The main roads of Ayodhya were barricaded and about 3,000 paramilitary soldiers guarded the city, where all shops and businesses were closed. Last week, a priest and 15 police officers at the temple site tested positive for the coronavirus, which has infected 1.9 million people in India and killed more than 39,000.
“Had this function been held on normal days, all these roads would have been chock-a-block with people. Millions of people would have come to Ayodhya to witness this historic event,” temple priest Hari Mohan said.
Only 175 religious saints, priests and Hindu and Muslim community representatives were invited to the ceremony. But many, including senior leaders of Hindu nationalist organisations, weren’t wearing masks, or were wearing them improperly.

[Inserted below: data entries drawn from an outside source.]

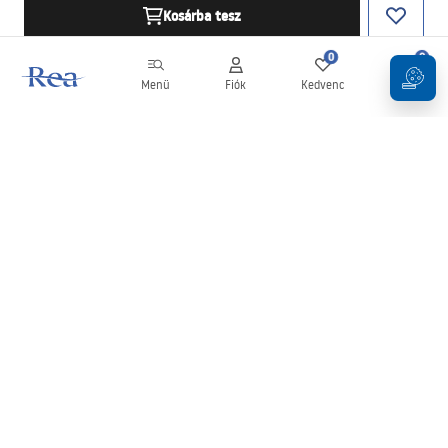
Kosárba tesz
0
0
Menü
Fiók
Kedvenc
Kosár
Hírlevél
Legyen naprakész az újdonságokkal és akciókkal!
Feliratkozás
Adatai megadásával és megerősítésével hozzájárul a hírlevél
fogadásához az
Általános Szerződési Feltételekben
meghatározottak szerint.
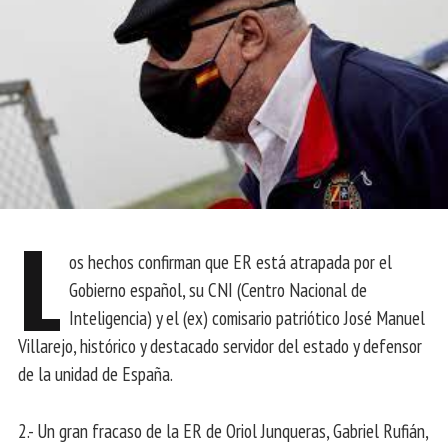
L
os hechos confirman que ER está atrapada por el
Gobierno español, su CNI (Centro Nacional de
Inteligencia) y el (ex) comisario patriótico José Manuel
Villarejo, histórico y destacado servidor del estado y defensor
de la unidad de España.
2.- Un gran fracaso de la ER de Oriol Junqueras, Gabriel Rufián,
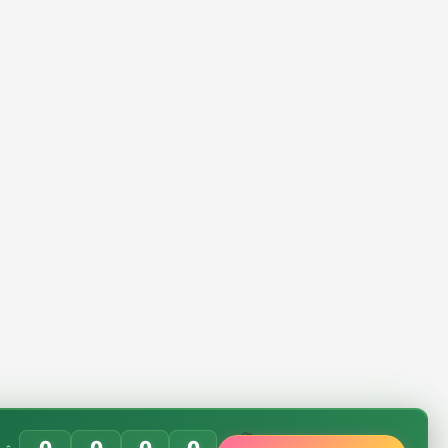
0
0
0
0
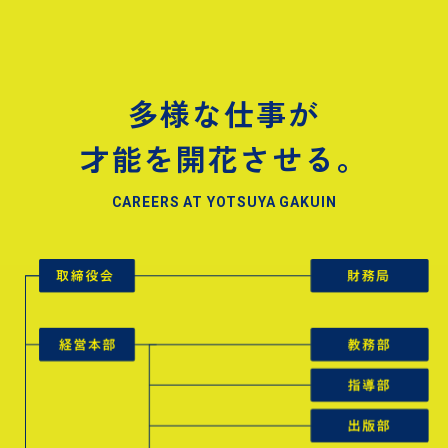
多様な仕事が
才能を開花させる。
CAREERS AT YOTSUYA GAKUIN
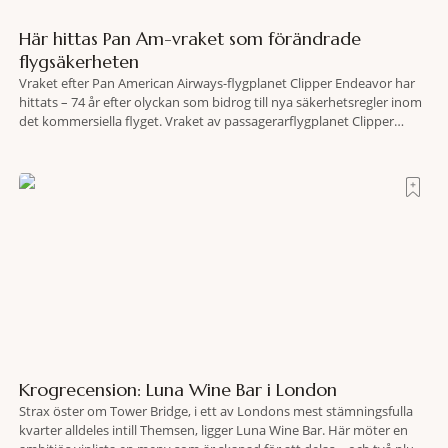
Här hittas Pan Am-vraket som förändrade
flygsäkerheten
Vraket efter Pan American Airways-flygplanet Clipper Endeavor har
hittats – 74 år efter olyckan som bidrog till nya säkerhetsregler inom
det kommersiella flyget. Vraket av passagerarflygplanet Clipper
Endeavor har återfunnits 610 meter under Atlantens yta, drygt 74 år
efter olyckan utanför Puerto Rico. BBC skriver att flygplanet
lokaliserades den 2 juni i år med hjälp
Krogrecension: Luna Wine Bar i London
Strax öster om Tower Bridge, i ett av Londons mest stämningsfulla
kvarter alldeles intill Themsen, ligger Luna Wine Bar. Här möter en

Water from Indian rivers in 2,000 earthen pots sent by various Hindu temples and Sikh shrines was poured at the site.
The groundbreaking follows a ruling by India’s Supreme Court last November favouring the building of a Hindu temple on the disputed site in Uttar Pradesh state. Hindus believe Ram was born at the site and claim Muslim Emperor Babur built a mosque on top of a temple there.
The Babri Masjid mosque was destroyed by Hindu radicals with pickaxes and crowbars in December 1992, sparking massive Hindu-Muslim violence that left some 2,000 people dead, most of them Muslims. The Supreme Court’s verdict allowed a temple to be built in place of the demolished mosque.

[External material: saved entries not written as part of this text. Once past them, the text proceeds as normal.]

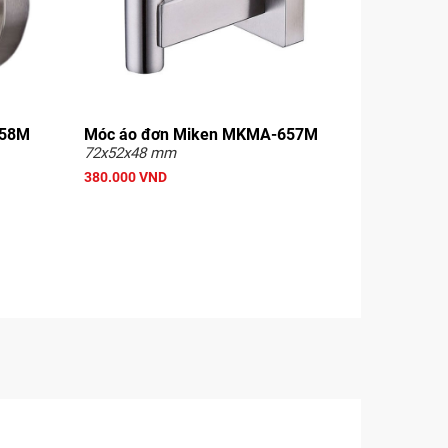
658M
Móc áo đơn Miken MKMA-657M
72x52x48 mm
380.000 VND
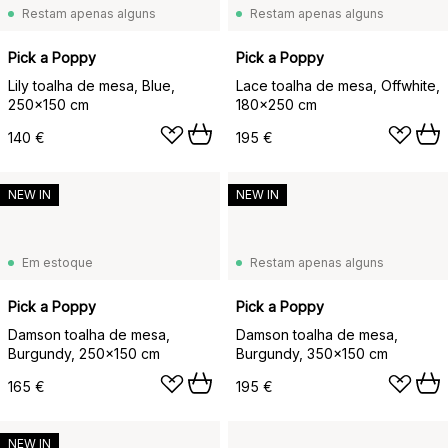
Restam apenas alguns
Restam apenas alguns
Pick a Poppy
Pick a Poppy
Lily toalha de mesa, Blue,
Lace toalha de mesa, Offwhite,
250x150 cm
180x250 cm
140 €
195 €
NEW IN
NEW IN
Em estoque
Restam apenas alguns
Pick a Poppy
Pick a Poppy
Damson toalha de mesa,
Damson toalha de mesa,
Burgundy, 250x150 cm
Burgundy, 350x150 cm
165 €
195 €
NEW IN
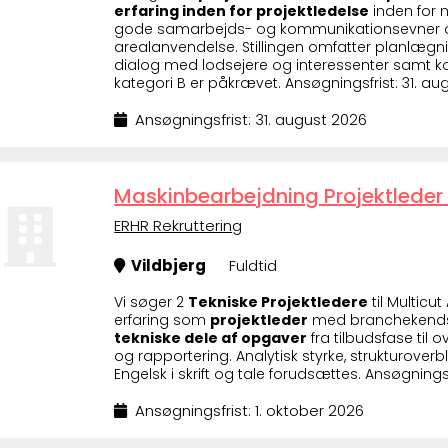
erfaring inden for projektledelse
inden for 
gode samarbejds- og kommunikationsevner og i
arealanvendelse. Stillingen omfatter planlægn
dialog med lodsejere og interessenter samt ko
kategori B er påkrævet. Ansøgningsfrist: 31. au
Ansøgningsfrist: 31. august 2026
Maskinbearbejdning Projektleder 
ERHR Rekruttering
Vildbjerg
Fuldtid
Vi søger 2
Tekniske Projektledere
til Multicu
erfaring som
projektleder
med branchekendsk
tekniske dele af opgaver
fra tilbudsfase ti
og rapportering. Analytisk styrke, strukturoverbl
Engelsk i skrift og tale forudsættes. Ansøgningsf
Ansøgningsfrist: 1. oktober 2026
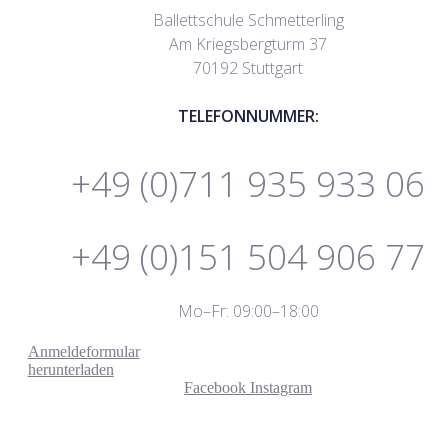
Ballettschule Schmetterling
Am Kriegsbergturm 37
70192 Stuttgart
TELEFONNUMMER:
+49 (0)711 935 933 06
+49 (0)151 504 906 77
Mo–Fr: 09:00–18:00
Anmeldeformular
herunterladen
Facebook
Instagram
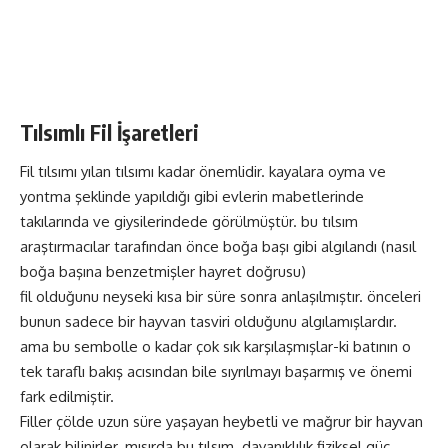
Tılsımlı Fil İşaretleri
Fil tılsımı yılan tılsımı kadar önemlidir. kayalara oyma ve
yontma şeklinde yapıldığı gibi evlerin mabetlerinde
takılarında ve giysilerindede görülmüştür. bu tılsım
araştırmacılar tarafından önce boğa başı gibi algılandı (nasıl
boğa başına benzetmişler hayret doğrusu)
fil olduğunu neyseki kısa bir süre sonra anlaşılmıştır. önceleri
bunun sadece bir hayvan tasviri olduğunu algılamışlardır.
ama bu sembolle o kadar çok sık karşılaşmışlar-ki batının o
tek taraflı bakış acısından bile sıyrılmayı başarmış ve önemi
fark edilmiştir.
Filler çölde uzun süre yaşayan heybetli ve mağrur bir hayvan
olarak bilinirler. mısırda bu tılsım. dayanıklılık fiziksel güç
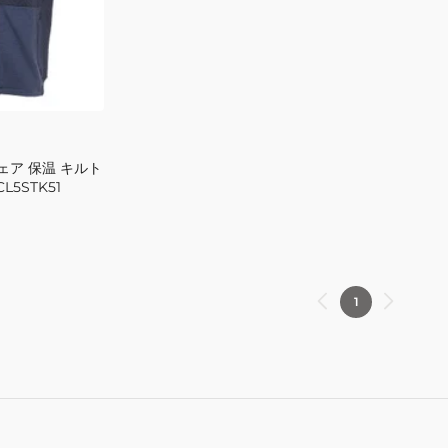
き
グ
ジ
ベ
ッ
ス
プ
ト
ア
CL5UUQ14
ッ
プ
ェア 保温 キルト
ベ
5STK51
ス
ト
CL5RUK07
GRY
1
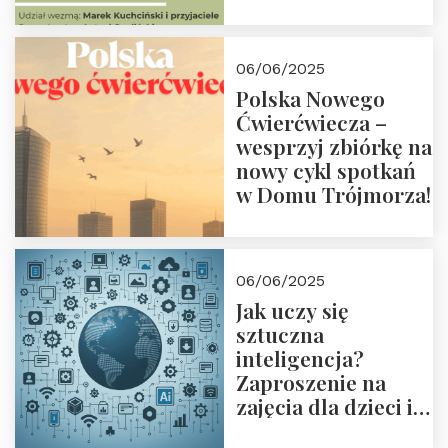
przyjaciółmi.
Zapraszamy 13
czerwca 2025 r. o
06/06/2025
18:00
Polska Nowego
Ćwierćwiecza –
wesprzyj zbiórkę na
nowy cykl spotkań
w Domu Trójmorza!
06/06/2025
Jak uczy się
sztuczna
inteligencja?
Zaproszenie na
zajęcia dla dzieci i
rodziców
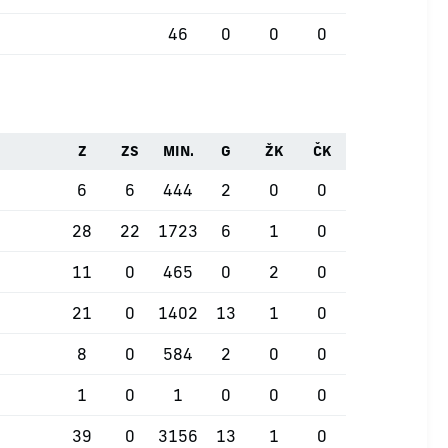
46
0
0
0
Z
ZS
MIN.
G
ŽK
ČK
6
6
444
2
0
0
28
22
1723
6
1
0
11
0
465
0
2
0
21
0
1402
13
1
0
8
0
584
2
0
0
1
0
1
0
0
0
39
0
3156
13
1
0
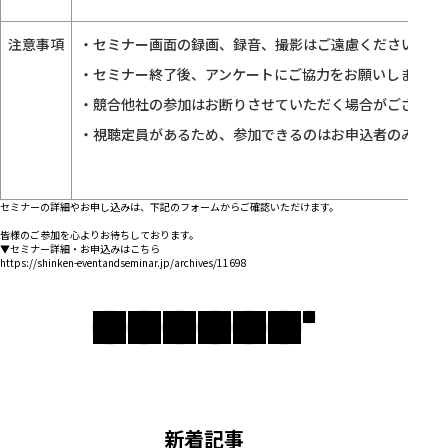
注意事項
・セミナー画面の録画、録音、撮影はご遠慮ください
・セミナー終了後、アンケートにご協力をお願いします
・競合他社の参加はお断りさせていただく場合がございま
・視聴定員があるため、参加できるのはお申込者のみにな
セミナーの詳細やお申し込みは、下記のフォームからご確認いただけます。
皆様のご参加を心よりお待ちしております。
▼セミナー詳細・お申込みはこちら
https://shinken-eventandseminar.jp/archives/11698
新着記事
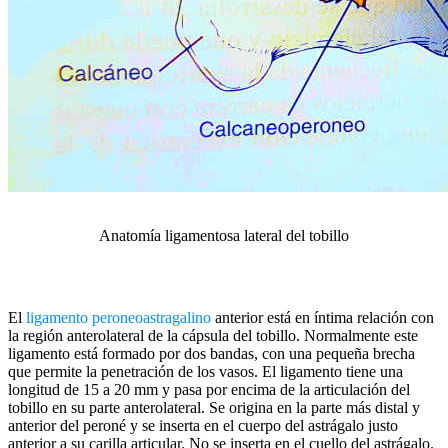
Anatomía ligamentosa lateral del tobillo
El
ligamento peroneoastragalino
anterior está en íntima relación con
la región anterolateral de la cápsula del tobillo. Normalmente este
ligamento está formado por dos bandas, con una pequeña brecha
que permite la penetración de los vasos. El ligamento tiene una
longitud de 15 a 20 mm y pasa por encima de la articulación del
tobillo en su parte anterolateral. Se origina en la parte más distal y
anterior del peroné y se inserta en el cuerpo del astrágalo justo
anterior a su carilla articular. No se inserta en el cuello del astrágalo.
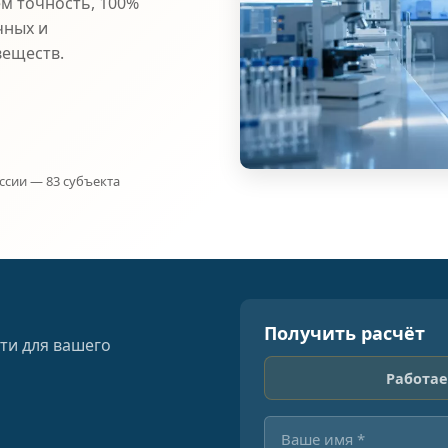
ем точность, 100%
чных и
веществ.
ссии — 83 субъекта
Получить расчёт
ти для вашего
Работае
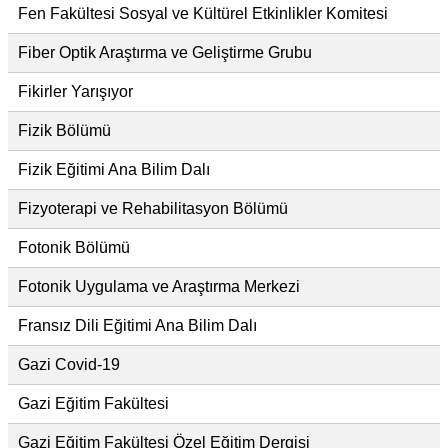
Fen Fakültesi Sosyal ve Kültürel Etkinlikler Komitesi
Fiber Optik Araştırma ve Geliştirme Grubu
Fikirler Yarışıyor
Fizik Bölümü
Fizik Eğitimi Ana Bilim Dalı
Fizyoterapi ve Rehabilitasyon Bölümü
Fotonik Bölümü
Fotonik Uygulama ve Araştırma Merkezi
Fransız Dili Eğitimi Ana Bilim Dalı
Gazi Covid-19
Gazi Eğitim Fakültesi
Gazi Eğitim Fakültesi Özel Eğitim Dergisi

Those invited to the groundbreaking ceremony included Mohan Bhagwat, chief of the BJP’s parent organisation, Rashtriya Swayamsevak Sangh, and Iqbal Ansari, the main Muslim litigant in the Supreme Court case, who now supports building the temple in Ayodhya.
The court also ordered that Muslims be given five acres of land to build a new mosque at a nearby site.
The temple will be around 235 feet wide, 300 feet long and 161 feet high with five domes with a total area around 84,000 square feet. The complex will also have a prayer hall, lecture hall, visitors’ hostel and museum.
Houses and other buildings close to the temple site were painted yellow to recreate the look when Ram ruled there for thousands of years, according to the Hindu epic Ramayana.
“Yellow is an auspicious color. As per Hindu tradition, yellow symbolises purity and light,” temple priest Mahant Kamal Narain Das said.
Muslims comprise about 14 per cent of Hindu-majority India’s population of 1.3 billion. The temple-mosque dispute badly divided Hindus and Muslims, often triggering communal clashes.
Prominent Muslims have said the community was resigned to the new reality but fear the new temple could embolden Hindu nationalists to target two other mosques in Uttar Pradesh.